We find nothing in other sections of the statutes in force at the time fairly indicating an intention that automobiles used in unlawfully transporting liquor should be subject to seizure and forfeiture, or which would authorize a different construction of section 3617 than according to the plain import of the words thereof. Section 3612 as amended by section 9, c. 70, Session Laws 1910-11, relates to the search of premises where it is made to appear that liquor is manufactured, sold, bartered, given away, or otherwise furnished or is kept for such purpose, and has no relation to seizure of property used in the unlawful transaction of liquor. Section 3620, Rev. Laws 1910, declaring that there shall be no property rights in any of the things therein enumerated used for the purpose of violating the provisions of the act, does not and was not designed to extend the power of seizure to property not designated in section 3617, but it was designed to permit the forfeiture of the designated property so unlawfully used without regard to the claims thereto of persons who did not participate in or consent to the unlawful use. While section 3613 as amended by section 10, c. 70, Session Laws 1910-11, places upon the claimant the burdeen of proving his property right or interest in the thing claimed and that same is not used in violation of the provision of the act, this has reference to that class of property which the statutes otherwise provide the officer is authorized to seize under the search warrant or when the offense is committed in his presence, and does not mean that the claimant may not have returned to him property not of that class unless he proves that such other property was not used in violation of the act. The subsequent legislation found in chapter 188, Session Laws 1917, expressly providing for the forfeiture of all vehicles, including automobiles, and all animals used in hauling or transporting liquor, instead of indicating that such property was intended to be subjected to forfeiture under previous enactments, rather indicates the contrary, and is an expression of legislative will to extend the power of forfeiture to a class of property not before subject thereto.

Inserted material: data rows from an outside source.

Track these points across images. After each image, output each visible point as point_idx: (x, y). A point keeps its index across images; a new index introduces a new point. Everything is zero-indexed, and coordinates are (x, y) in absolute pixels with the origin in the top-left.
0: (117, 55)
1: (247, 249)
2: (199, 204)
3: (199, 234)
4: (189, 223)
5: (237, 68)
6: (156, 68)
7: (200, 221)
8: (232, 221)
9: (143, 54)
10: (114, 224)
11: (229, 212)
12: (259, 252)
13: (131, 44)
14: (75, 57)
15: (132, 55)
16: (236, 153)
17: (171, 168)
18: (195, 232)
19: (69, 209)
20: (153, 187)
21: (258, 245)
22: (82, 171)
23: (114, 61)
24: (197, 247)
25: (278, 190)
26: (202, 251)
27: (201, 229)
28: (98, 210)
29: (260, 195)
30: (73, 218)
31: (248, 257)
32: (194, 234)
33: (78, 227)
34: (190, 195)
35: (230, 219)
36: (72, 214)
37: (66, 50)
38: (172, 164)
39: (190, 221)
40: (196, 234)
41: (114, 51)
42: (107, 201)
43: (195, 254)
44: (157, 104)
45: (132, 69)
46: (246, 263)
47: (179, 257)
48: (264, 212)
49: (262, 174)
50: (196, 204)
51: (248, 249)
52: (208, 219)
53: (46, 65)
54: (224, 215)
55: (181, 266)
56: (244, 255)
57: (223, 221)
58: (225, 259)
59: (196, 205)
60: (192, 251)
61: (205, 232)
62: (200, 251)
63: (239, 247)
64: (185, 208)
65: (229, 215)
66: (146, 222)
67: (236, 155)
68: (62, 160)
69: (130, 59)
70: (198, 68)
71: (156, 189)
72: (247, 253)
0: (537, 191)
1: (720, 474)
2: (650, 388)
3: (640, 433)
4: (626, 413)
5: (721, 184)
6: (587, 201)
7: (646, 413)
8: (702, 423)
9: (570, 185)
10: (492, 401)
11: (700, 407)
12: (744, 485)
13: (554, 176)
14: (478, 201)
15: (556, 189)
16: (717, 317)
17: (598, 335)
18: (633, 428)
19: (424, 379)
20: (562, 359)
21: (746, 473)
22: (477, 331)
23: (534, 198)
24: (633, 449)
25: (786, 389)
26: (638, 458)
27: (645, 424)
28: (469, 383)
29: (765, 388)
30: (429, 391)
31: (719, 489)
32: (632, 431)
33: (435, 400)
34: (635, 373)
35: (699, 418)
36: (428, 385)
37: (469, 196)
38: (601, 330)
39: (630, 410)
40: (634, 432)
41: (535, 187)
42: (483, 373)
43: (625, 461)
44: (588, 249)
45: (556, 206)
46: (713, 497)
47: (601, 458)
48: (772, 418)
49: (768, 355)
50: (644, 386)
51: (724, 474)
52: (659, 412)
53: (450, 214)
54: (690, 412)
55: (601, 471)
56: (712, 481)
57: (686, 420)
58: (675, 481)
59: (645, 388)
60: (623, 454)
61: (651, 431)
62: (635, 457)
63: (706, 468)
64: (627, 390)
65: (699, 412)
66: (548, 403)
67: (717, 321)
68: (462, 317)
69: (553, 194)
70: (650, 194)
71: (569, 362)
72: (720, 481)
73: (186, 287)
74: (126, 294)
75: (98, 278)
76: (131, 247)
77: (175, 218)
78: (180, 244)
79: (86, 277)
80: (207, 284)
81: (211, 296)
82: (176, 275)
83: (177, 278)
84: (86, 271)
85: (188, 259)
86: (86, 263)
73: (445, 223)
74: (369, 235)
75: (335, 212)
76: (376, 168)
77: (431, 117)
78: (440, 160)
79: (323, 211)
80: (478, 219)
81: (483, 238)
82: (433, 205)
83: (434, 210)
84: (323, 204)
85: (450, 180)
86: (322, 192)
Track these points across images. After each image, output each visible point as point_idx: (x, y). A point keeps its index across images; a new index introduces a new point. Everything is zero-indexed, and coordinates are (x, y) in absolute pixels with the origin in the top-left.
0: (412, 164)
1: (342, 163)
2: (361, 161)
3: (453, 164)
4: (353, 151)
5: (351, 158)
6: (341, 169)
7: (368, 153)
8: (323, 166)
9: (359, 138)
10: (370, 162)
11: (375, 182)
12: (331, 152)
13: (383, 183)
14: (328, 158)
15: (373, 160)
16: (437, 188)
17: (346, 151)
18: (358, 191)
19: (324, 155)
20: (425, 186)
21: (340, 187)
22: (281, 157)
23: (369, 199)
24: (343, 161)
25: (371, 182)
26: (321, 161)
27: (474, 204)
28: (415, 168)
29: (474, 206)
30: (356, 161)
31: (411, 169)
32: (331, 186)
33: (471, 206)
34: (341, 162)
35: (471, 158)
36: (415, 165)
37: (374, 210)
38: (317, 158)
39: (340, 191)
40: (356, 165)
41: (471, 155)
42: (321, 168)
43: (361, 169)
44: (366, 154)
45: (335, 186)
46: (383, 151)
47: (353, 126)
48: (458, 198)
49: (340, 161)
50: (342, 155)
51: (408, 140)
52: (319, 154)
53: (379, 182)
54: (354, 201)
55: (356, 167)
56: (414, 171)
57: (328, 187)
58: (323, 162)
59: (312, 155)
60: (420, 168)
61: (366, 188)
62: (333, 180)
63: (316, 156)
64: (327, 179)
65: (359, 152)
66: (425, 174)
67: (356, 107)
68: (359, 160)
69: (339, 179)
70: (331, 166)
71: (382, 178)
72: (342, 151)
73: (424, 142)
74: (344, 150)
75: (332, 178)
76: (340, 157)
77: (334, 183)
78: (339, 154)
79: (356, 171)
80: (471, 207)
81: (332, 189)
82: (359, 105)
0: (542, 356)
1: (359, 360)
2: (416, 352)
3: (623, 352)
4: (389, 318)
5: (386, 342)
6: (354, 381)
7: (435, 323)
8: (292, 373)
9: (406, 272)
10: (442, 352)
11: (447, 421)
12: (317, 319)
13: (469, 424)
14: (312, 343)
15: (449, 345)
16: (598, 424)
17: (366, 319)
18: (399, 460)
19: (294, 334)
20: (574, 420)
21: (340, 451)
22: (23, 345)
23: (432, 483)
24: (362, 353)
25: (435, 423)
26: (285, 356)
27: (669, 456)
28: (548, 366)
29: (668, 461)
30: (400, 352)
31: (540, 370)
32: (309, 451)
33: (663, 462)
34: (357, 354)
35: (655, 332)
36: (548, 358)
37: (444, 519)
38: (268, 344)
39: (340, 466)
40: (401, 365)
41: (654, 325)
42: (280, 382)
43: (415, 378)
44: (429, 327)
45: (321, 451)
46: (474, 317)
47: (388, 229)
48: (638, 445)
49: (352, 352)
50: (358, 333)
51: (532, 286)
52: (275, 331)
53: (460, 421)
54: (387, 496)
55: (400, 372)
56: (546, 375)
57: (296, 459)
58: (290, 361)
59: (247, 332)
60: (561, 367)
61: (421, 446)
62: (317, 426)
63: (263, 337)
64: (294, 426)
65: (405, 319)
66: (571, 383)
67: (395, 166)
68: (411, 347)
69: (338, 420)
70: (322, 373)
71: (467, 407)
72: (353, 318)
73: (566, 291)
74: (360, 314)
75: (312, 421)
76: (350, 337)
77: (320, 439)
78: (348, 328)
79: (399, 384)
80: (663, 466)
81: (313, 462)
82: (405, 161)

It follows in our opinion that, under a liberal construction of the then existing statute according to the fair and reasonable import of its terms, the seizure of the automobile under the circumstances was not authorized, and hence that the judgment confiscating the same was erroneous, and the judgment must be reversed and the cause remanded, with instructions to restore the automobile to the person entitled to possession thereof.

All the Justices concur, except BRETT, J., who dissents.